10 Things You Must Know About Roth Accounts – blog series

Tax-free income is a dream of every taxpayer. And if you save in a Roth account, it’s a reality. Roths are the youngsters of the retirement savings world. The Roth IRA, named after the late Delaware Sen. William Roth, became a savings option in 1998, followed by the Roth 401(k) in 2006. Creating a tax-free stream of income is a powerful retirement tool. These accounts offer big benefits, but the rules for Roths can be complex.  Over the next two weeks, stay tuned for 10 things you must know about the Roth!  To get you started, here is #1:
You Pay Uncle Sam Now, Instead of Later

Roths turn traditional IRA and 401(k) rules on their head. Rather than getting a tax break for money when it goes into the account and paying tax on all distributions, with a Roth, you save after-tax dollars and tax-free withdrawals in retirement. 
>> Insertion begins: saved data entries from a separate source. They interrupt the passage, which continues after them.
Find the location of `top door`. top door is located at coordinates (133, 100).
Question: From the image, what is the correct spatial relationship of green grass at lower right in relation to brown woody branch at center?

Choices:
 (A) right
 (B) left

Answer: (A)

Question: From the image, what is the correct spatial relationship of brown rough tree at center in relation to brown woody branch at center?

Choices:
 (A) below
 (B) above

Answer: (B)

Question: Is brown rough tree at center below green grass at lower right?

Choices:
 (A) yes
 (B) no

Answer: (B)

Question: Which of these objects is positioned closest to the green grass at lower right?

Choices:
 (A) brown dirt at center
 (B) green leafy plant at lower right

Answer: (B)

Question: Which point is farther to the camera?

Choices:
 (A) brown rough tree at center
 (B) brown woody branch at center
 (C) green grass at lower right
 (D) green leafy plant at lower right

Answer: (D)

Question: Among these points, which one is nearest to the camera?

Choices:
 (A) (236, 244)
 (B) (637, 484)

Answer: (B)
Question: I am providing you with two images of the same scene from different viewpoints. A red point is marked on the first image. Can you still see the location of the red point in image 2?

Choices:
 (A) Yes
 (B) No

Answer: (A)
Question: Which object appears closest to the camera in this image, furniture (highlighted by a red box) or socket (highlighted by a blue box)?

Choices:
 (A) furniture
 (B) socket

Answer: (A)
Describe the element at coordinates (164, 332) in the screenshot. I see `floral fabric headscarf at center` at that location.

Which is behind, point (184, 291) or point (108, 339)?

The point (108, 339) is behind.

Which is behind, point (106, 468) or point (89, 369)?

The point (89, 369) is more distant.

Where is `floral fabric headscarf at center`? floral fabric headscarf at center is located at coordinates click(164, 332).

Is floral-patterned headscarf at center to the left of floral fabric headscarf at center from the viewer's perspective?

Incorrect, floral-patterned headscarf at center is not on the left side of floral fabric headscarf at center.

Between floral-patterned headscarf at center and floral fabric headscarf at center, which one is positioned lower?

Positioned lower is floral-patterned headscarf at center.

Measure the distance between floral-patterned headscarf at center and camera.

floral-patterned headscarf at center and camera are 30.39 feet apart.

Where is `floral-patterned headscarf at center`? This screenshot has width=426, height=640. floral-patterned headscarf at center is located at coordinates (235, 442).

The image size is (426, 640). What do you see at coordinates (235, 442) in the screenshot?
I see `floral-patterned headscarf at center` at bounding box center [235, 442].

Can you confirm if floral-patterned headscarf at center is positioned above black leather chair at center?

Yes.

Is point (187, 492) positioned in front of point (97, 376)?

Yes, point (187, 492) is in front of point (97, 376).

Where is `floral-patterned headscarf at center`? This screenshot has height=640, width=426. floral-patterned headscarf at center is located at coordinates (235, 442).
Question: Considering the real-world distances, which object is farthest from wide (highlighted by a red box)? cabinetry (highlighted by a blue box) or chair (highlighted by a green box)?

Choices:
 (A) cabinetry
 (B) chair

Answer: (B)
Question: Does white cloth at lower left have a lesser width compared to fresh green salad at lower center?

By accepting the tax breaks for traditional accounts, you accept the government as your partner. If you’re in the 25% tax bracket, for example, 25% of all earnings will effectively belong to the IRS to be collected when you withdraw the money. With a Roth, 100% of all future earnings are yours.

The Roth strategy of paying taxes sooner rather than later will pay off particularly well if you’re in a higher tax bracket when you withdraw the money than when you passed up the tax break offered by the traditional account. If you’re in a lower tax bracket, though, the Roth advantage will be undermined.